Forums and discussions:
Manuals and reference books:
Data from registers:
Wait the end of the search in all databases.
Upon completion, a link will appear to access the found materials.

Asfixiarse no es lo mismo que asfixiarse. Hablamos de la aspiración del niño cuando el agua, la saliva o los alimentos líquidos ingresan al tracto respiratorio. En verano, puede relajarse junto al lago, el mar o la piscina mientras se baña o bucea.

La asfixia a menudo ocurre durante la fusión, así como en niños codiciosos que beben agua de manera inadecuada. También puede ocurrir cuando un niño traga cuentas, un juguete, momentos, piedras de frutas, etc.

Aspiración del bebé: síntomas

Un niño que amará:

  • tosiendo rápidamente
  • tiene problemas para tomar aire,
  • puede tener una voz ronca
  • puede sentirse enfermo
  • ansiedad

Aspiración de un bebé o niño más pequeño.

Nuestra respuesta en caso de aspiración debe ser rápida y determinada.

Para los bebés y niños pequeños, incline ligeramente la cabeza hacia atrás, luego tome al niño por el torso o las piernas en los tobillos y tobillos o alrededor de las caderas y levántelo en esta posición (cabeza hacia abajo, piernas hacia arriba).

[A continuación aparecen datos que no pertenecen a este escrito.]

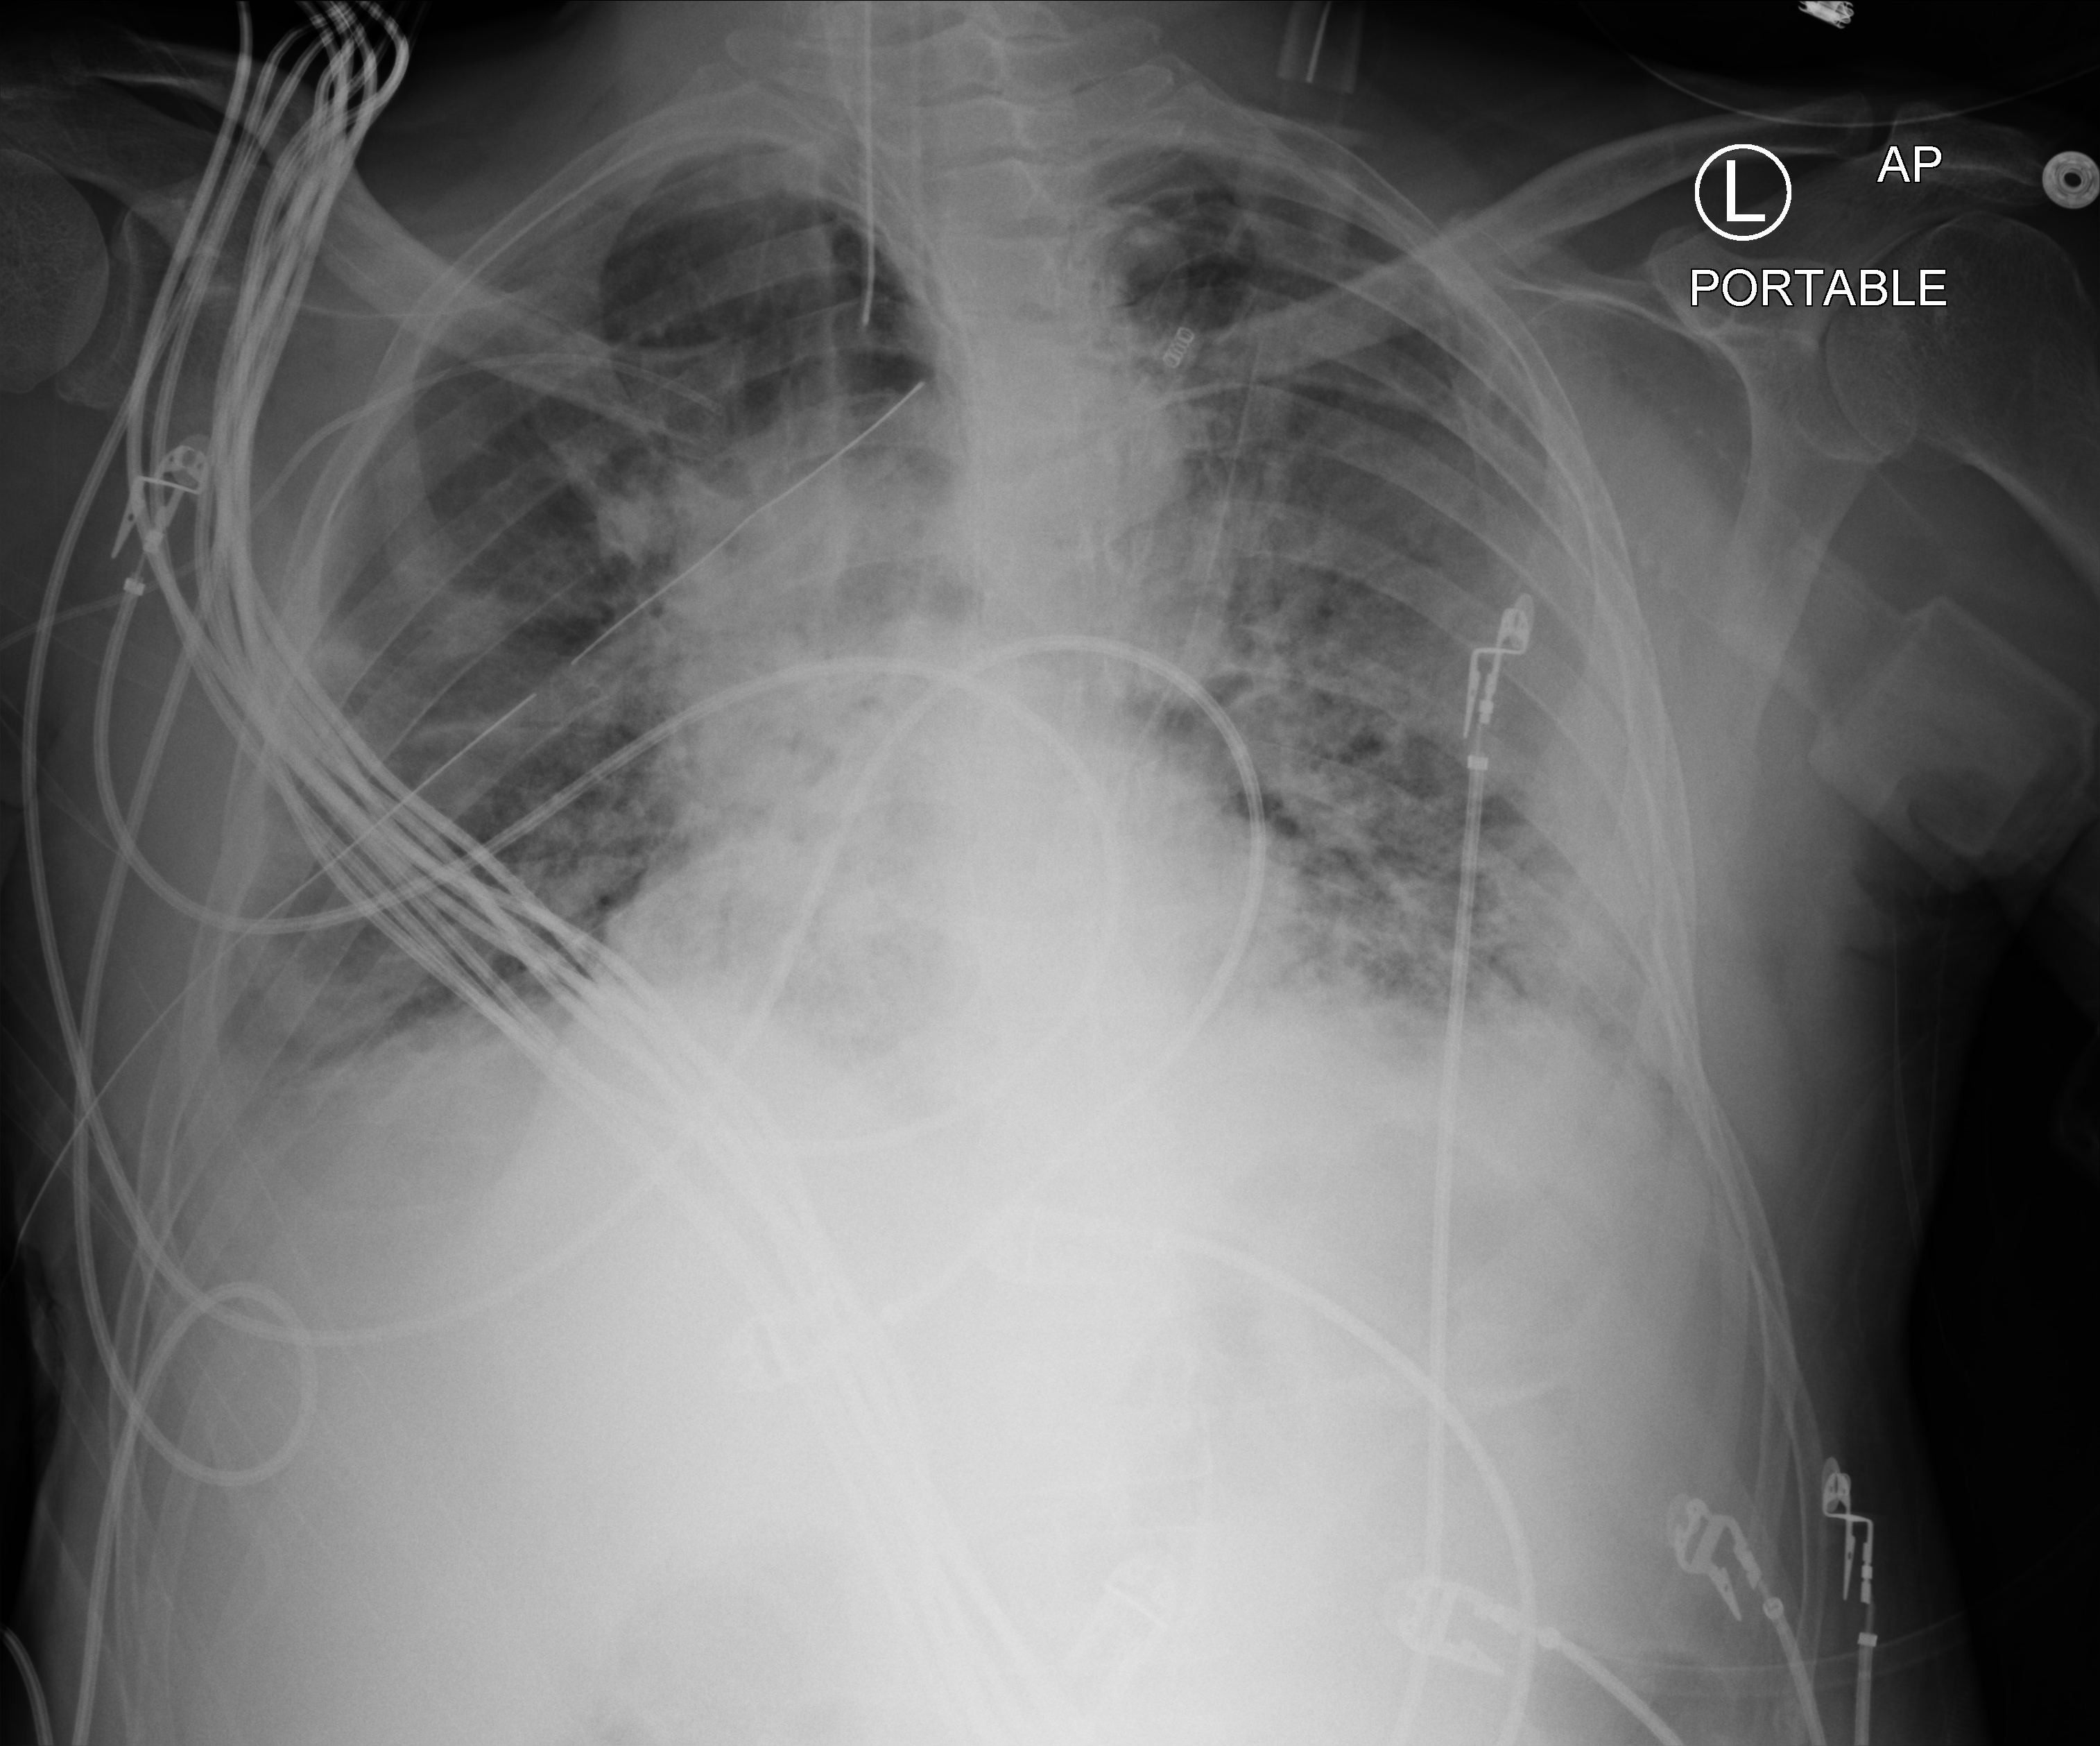
Chest X-ray (portable); anteroposterior (AP) projection. Male patient hospitalised with COVID-19, age 18–59 years.
Hospital-stay facts (about this admission, not read from this image; timing relative to this image not recorded):
- smoking status (admission record): never
- mechanically ventilated during this hospital stay: yes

La cabeza debe estar ligeramente inclinada hacia atrás, esto eliminará el cuerpo extraño y facilitará la respiración.

La aspiración del niño mayor: ¿qué hacer?

En el caso de un niño mayor, limpie la boca de arena u otros objetos, coloque el cuerpo del niño boca abajo a través de los muslos del salvavidas o adulto y presione ligeramente alternativamente la espalda (pecho) y la región lumbar (cavidad abdominal), forzando así un mejor flujo de salida agua residual

Si el niño está inconsciente

Si el niño está inconsciente pero el pulso es palpable, comience inmediatamente a aplicar ventilación boca a boca. Continúe haciendo esto hasta que llegue la ambulancia.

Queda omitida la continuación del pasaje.